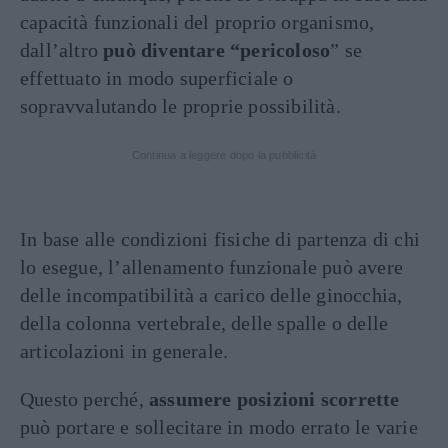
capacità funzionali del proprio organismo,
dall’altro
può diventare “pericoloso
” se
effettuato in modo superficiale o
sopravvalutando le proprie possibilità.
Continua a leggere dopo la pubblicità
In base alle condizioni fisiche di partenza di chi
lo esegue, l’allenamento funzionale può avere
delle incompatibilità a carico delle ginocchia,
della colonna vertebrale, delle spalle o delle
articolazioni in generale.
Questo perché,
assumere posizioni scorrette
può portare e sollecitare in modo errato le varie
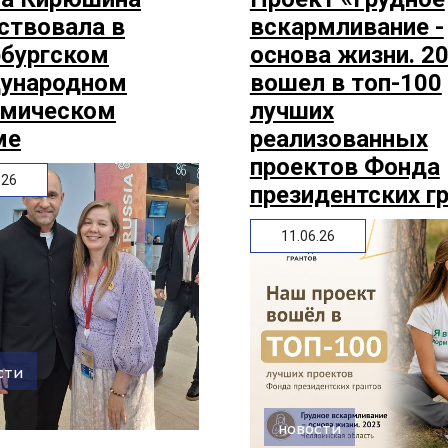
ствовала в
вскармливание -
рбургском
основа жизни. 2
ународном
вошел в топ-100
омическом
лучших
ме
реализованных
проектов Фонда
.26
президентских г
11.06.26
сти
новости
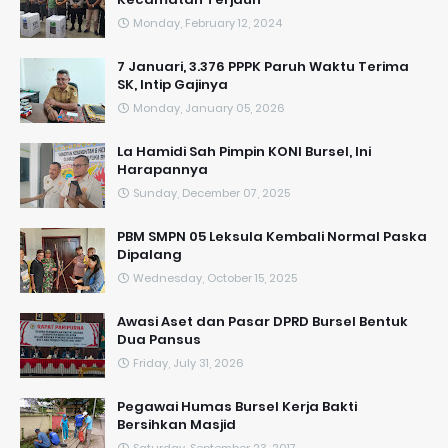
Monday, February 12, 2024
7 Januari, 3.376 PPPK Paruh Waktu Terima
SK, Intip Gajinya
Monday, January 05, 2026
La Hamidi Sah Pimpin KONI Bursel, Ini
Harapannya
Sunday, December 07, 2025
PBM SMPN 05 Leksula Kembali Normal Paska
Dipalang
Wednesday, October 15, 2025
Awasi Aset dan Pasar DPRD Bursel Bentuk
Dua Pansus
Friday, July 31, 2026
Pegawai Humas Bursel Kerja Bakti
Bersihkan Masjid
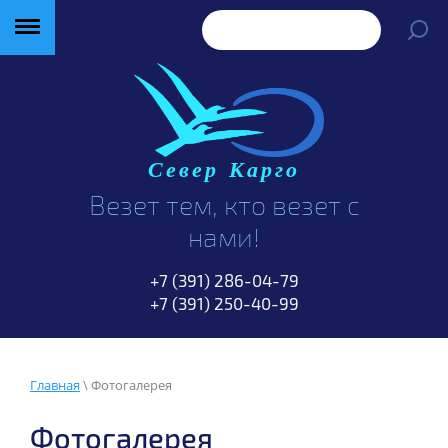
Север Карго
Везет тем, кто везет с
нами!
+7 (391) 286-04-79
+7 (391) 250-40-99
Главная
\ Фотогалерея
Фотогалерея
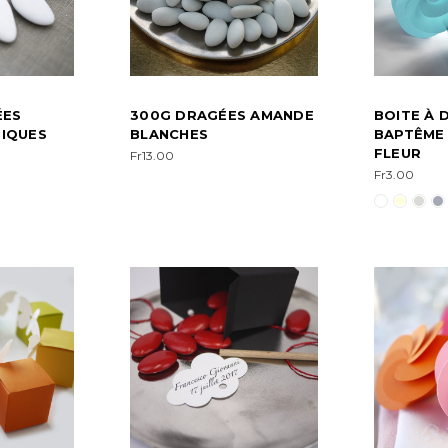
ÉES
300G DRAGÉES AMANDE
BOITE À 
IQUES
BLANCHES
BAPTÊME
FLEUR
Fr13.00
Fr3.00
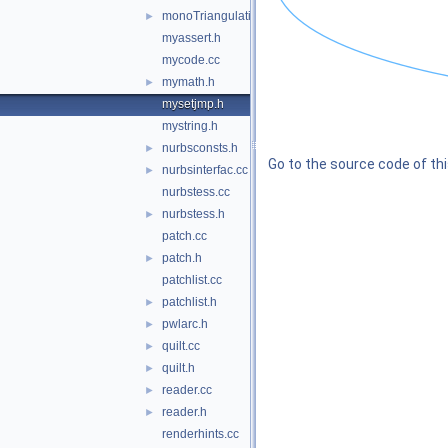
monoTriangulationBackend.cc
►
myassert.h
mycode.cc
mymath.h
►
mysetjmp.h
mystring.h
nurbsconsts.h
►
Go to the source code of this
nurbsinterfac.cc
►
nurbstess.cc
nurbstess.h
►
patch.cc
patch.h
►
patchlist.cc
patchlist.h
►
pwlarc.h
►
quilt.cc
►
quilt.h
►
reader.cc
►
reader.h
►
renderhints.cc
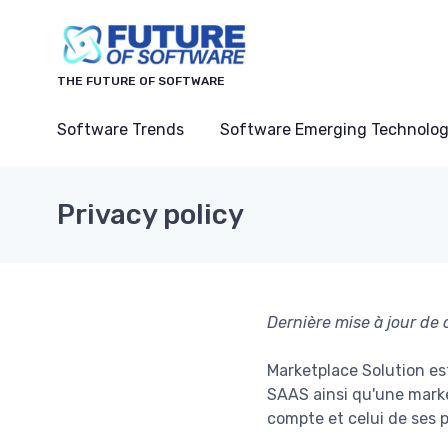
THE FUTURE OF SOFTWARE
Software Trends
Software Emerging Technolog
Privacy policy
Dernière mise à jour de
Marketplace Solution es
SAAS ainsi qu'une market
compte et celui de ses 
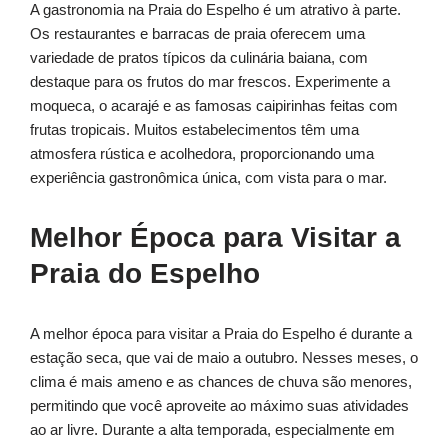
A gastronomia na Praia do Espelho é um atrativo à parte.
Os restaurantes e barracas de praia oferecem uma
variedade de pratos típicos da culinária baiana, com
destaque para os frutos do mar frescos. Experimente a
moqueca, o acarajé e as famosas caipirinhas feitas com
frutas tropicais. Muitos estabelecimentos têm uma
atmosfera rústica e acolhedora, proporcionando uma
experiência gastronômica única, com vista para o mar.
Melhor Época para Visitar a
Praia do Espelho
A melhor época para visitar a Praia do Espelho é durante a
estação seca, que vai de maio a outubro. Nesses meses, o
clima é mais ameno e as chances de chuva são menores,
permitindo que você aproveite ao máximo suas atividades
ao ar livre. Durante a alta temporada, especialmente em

___

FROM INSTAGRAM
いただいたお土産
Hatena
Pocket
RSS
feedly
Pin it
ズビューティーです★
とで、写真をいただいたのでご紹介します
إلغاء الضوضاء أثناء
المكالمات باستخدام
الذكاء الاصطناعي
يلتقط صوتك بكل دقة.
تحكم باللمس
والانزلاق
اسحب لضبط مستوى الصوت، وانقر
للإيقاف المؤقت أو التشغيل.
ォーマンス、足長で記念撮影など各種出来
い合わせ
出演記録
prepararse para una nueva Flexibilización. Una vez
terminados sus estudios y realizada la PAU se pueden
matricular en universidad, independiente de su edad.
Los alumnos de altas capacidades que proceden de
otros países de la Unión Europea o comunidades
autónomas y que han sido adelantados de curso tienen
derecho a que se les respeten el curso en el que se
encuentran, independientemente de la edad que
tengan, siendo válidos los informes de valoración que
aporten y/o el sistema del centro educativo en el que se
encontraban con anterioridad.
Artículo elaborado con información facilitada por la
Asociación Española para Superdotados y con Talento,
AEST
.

___

- EXERCISE
Return each line of the data that contains the string "para".

- ANSWER SECTION
destaque para os frutos do mar frescos. Experimente a
experiência gastronômica única, com vista para o mar.
Melhor Época para Visitar a
A melhor época para visitar a Praia do Espelho é durante a
prepararse para una nueva Flexibilización. Una vez
Asociación Española para Superdotados y con Talento,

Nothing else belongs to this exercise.